Saved data entries:
::::::::::

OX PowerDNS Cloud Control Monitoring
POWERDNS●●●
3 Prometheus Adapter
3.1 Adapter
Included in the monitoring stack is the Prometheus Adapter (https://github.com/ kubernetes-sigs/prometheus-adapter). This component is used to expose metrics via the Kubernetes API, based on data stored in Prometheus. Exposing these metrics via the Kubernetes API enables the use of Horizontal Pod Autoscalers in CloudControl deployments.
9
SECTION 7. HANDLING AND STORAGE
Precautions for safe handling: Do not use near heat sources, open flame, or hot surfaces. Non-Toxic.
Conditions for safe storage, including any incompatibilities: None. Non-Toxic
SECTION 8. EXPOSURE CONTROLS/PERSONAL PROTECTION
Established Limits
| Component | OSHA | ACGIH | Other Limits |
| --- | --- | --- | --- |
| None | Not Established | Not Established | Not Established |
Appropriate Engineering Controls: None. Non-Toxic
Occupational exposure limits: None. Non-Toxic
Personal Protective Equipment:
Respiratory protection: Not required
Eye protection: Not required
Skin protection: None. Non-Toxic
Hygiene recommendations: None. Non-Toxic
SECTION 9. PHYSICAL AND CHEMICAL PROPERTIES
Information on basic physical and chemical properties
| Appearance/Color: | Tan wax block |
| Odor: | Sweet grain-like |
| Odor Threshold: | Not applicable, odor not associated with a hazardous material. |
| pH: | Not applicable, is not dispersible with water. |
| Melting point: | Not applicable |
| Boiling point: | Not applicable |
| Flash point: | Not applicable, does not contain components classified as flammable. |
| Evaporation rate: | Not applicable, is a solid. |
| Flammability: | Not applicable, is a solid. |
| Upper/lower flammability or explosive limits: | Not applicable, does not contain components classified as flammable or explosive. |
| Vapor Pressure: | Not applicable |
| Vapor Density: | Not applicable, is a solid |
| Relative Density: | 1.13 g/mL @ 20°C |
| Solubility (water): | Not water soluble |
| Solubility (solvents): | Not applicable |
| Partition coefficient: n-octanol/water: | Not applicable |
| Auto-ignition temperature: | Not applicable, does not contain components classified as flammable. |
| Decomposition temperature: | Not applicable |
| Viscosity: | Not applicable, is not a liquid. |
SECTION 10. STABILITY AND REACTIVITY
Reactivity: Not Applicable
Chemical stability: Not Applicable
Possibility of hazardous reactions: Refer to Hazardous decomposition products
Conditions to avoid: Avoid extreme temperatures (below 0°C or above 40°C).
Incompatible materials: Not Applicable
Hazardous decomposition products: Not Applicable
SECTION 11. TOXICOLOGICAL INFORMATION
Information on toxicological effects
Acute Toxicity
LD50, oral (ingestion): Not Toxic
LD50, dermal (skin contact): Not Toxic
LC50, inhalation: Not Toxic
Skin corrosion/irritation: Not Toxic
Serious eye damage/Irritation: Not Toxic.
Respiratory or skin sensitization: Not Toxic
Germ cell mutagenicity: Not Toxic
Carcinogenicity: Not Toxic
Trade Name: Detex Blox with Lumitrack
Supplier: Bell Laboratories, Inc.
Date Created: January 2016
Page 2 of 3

::::::::::

What is expected -
The required output is the line containing "Incompatible materials: Not Applicable" through the last line of the records above, each copied exactly and nothing more.

Task solution -
Incompatible materials: Not Applicable
Hazardous decomposition products: Not Applicable
SECTION 11. TOXICOLOGICAL INFORMATION
Information on toxicological effects
Acute Toxicity
LD50, oral (ingestion): Not Toxic
LD50, dermal (skin contact): Not Toxic
LC50, inhalation: Not Toxic
Skin corrosion/irritation: Not Toxic
Serious eye damage/Irritation: Not Toxic.
Respiratory or skin sensitization: Not Toxic
Germ cell mutagenicity: Not Toxic
Carcinogenicity: Not Toxic
Trade Name: Detex Blox with Lumitrack
Supplier: Bell Laboratories, Inc.
Date Created: January 2016
Page 2 of 3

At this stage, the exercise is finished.